Task directions
Reproduce only what runs from the line containing "background: #84cc16 ->" to the line containing "left: 360px ->" in the records below, inclusive. Keep it exact, and keep the pictures out.

Given data
..........

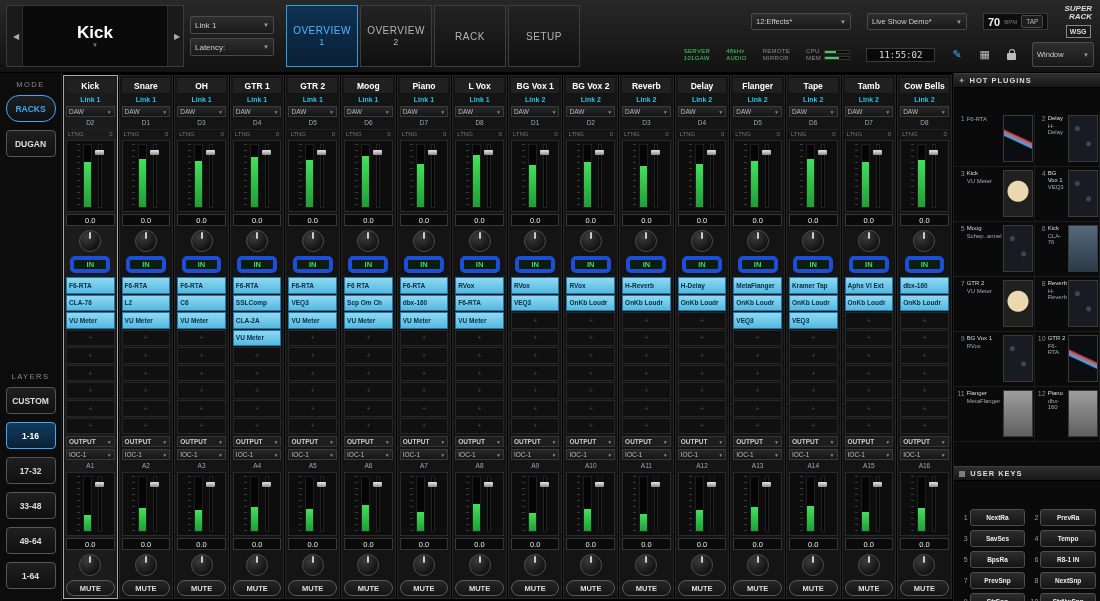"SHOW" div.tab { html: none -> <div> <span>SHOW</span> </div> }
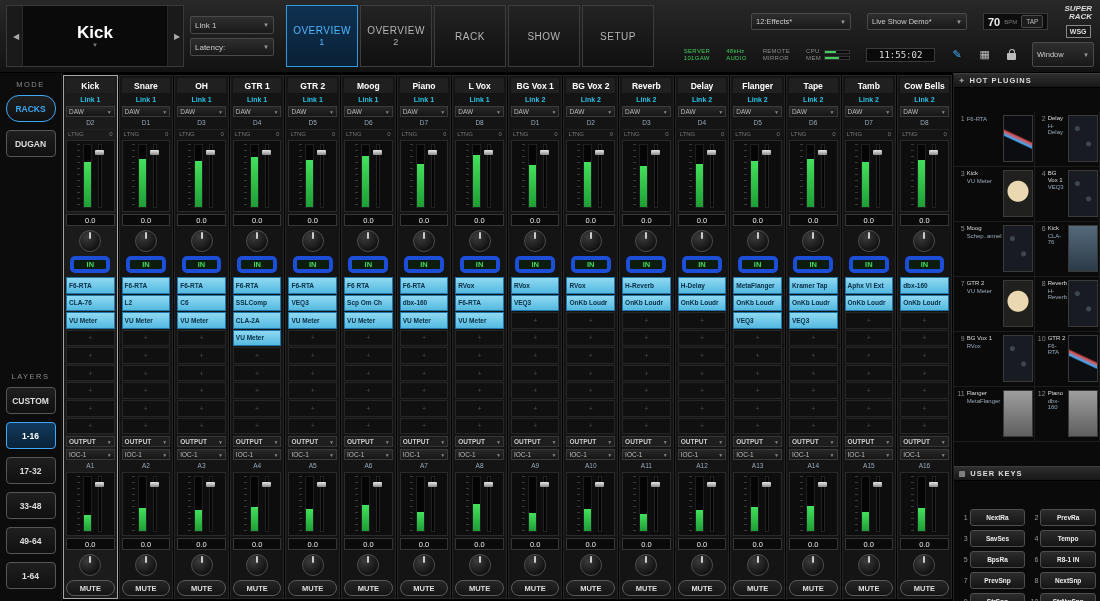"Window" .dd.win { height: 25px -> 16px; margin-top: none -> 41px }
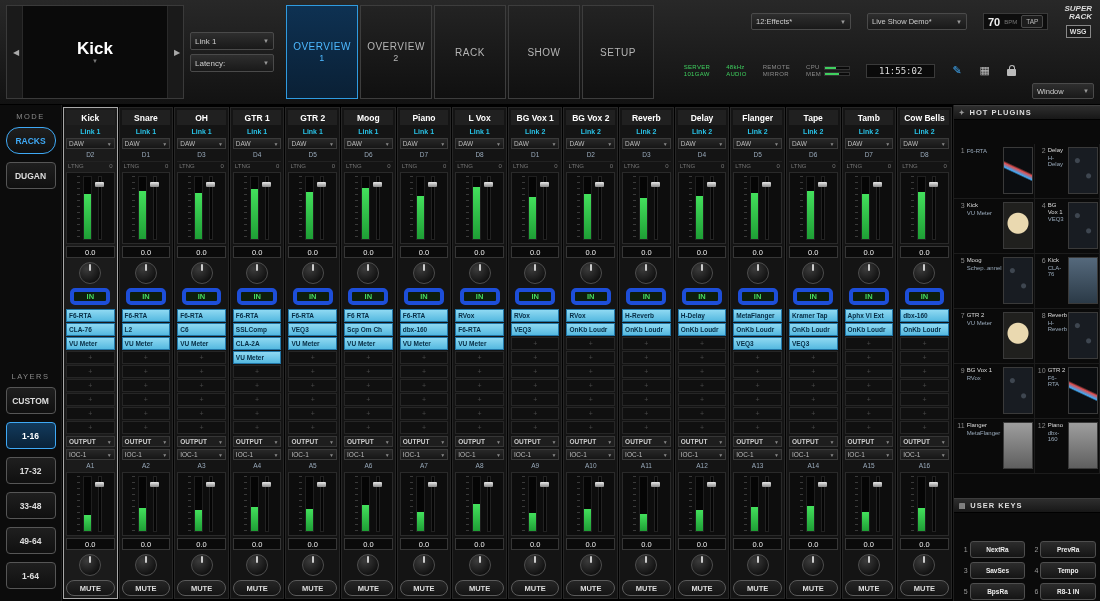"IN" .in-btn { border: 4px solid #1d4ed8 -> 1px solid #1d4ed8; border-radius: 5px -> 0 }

..........

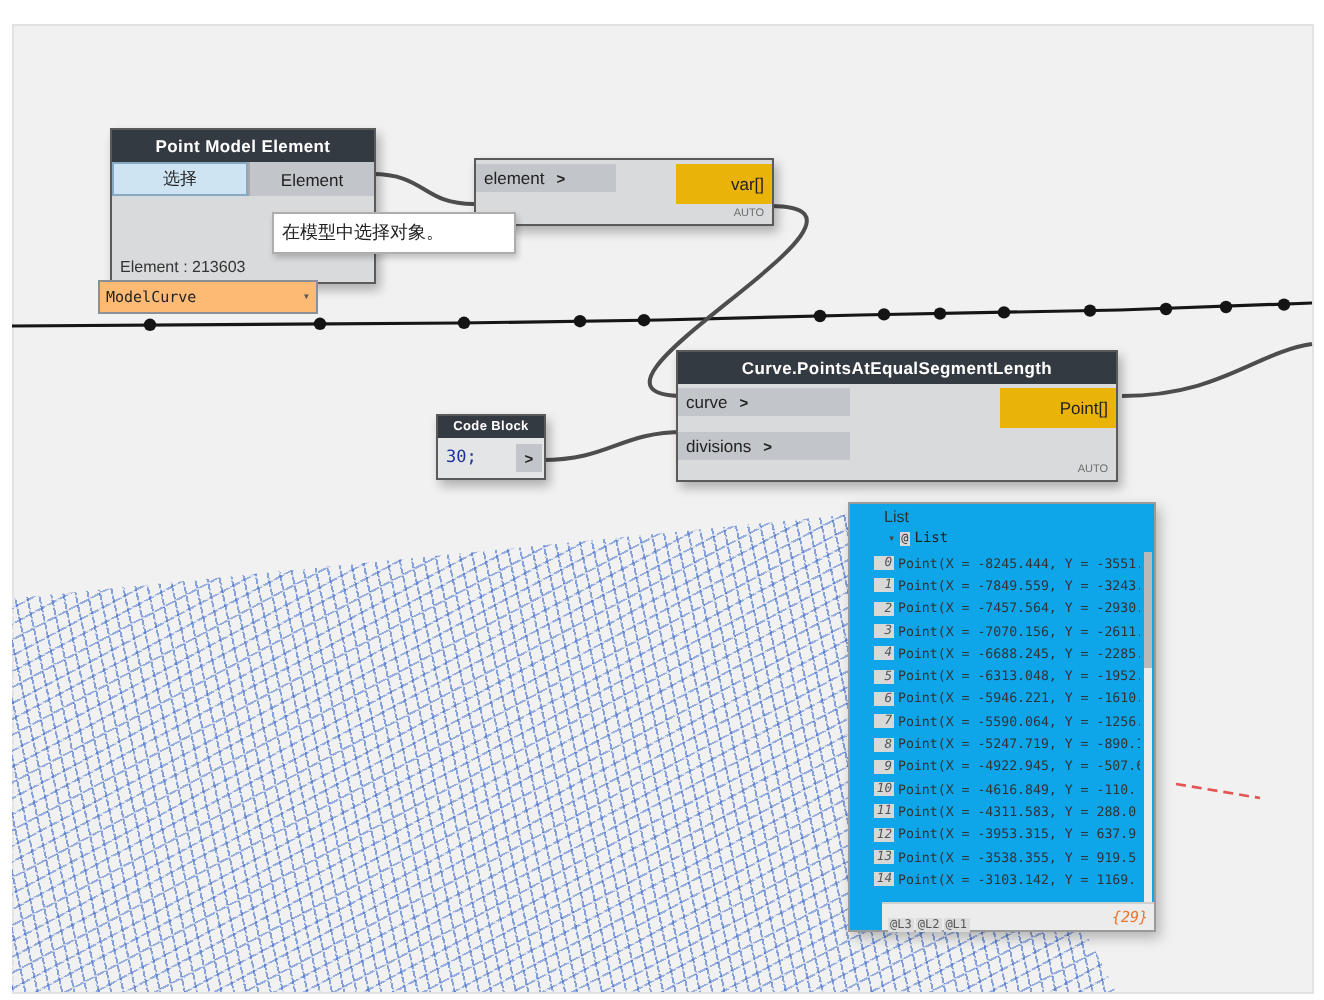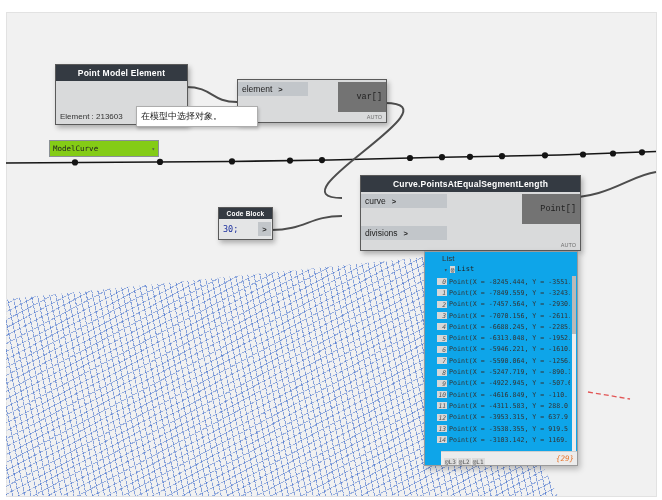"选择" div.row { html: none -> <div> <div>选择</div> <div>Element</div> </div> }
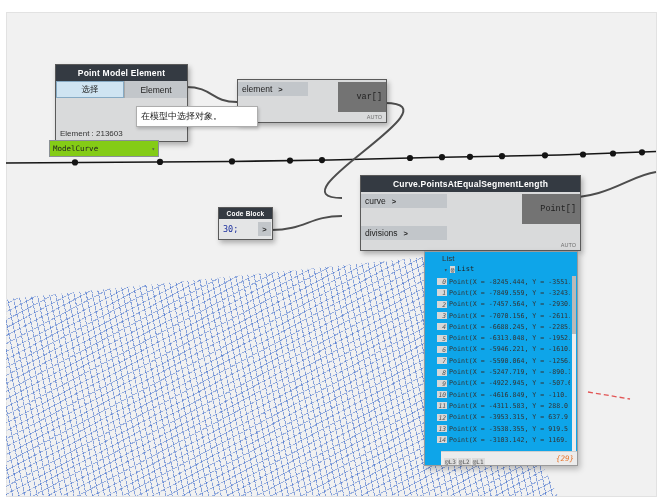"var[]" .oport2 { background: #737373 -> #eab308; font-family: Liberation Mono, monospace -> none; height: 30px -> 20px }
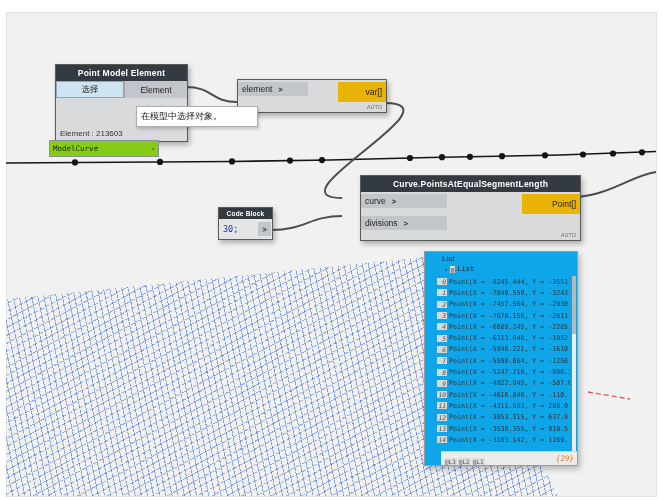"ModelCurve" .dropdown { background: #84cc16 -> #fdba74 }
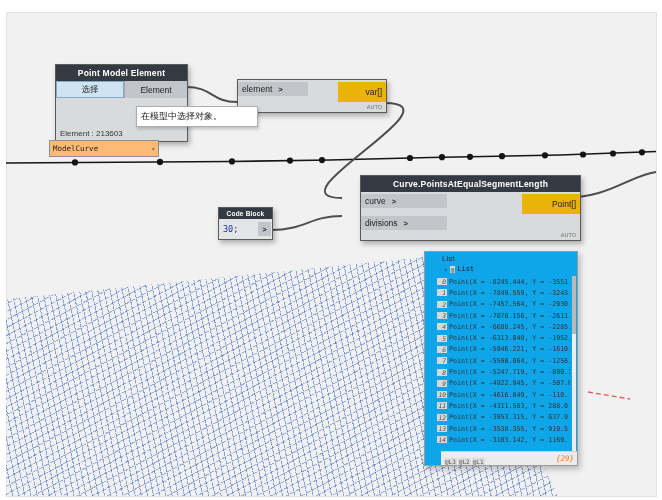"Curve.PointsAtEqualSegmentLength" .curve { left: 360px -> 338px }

..........

Task answer
"ModelCurve" .dropdown { background: #84cc16 -> #fdba74 }
"Curve.PointsAtEqualSegmentLength" .curve { left: 360px -> 338px }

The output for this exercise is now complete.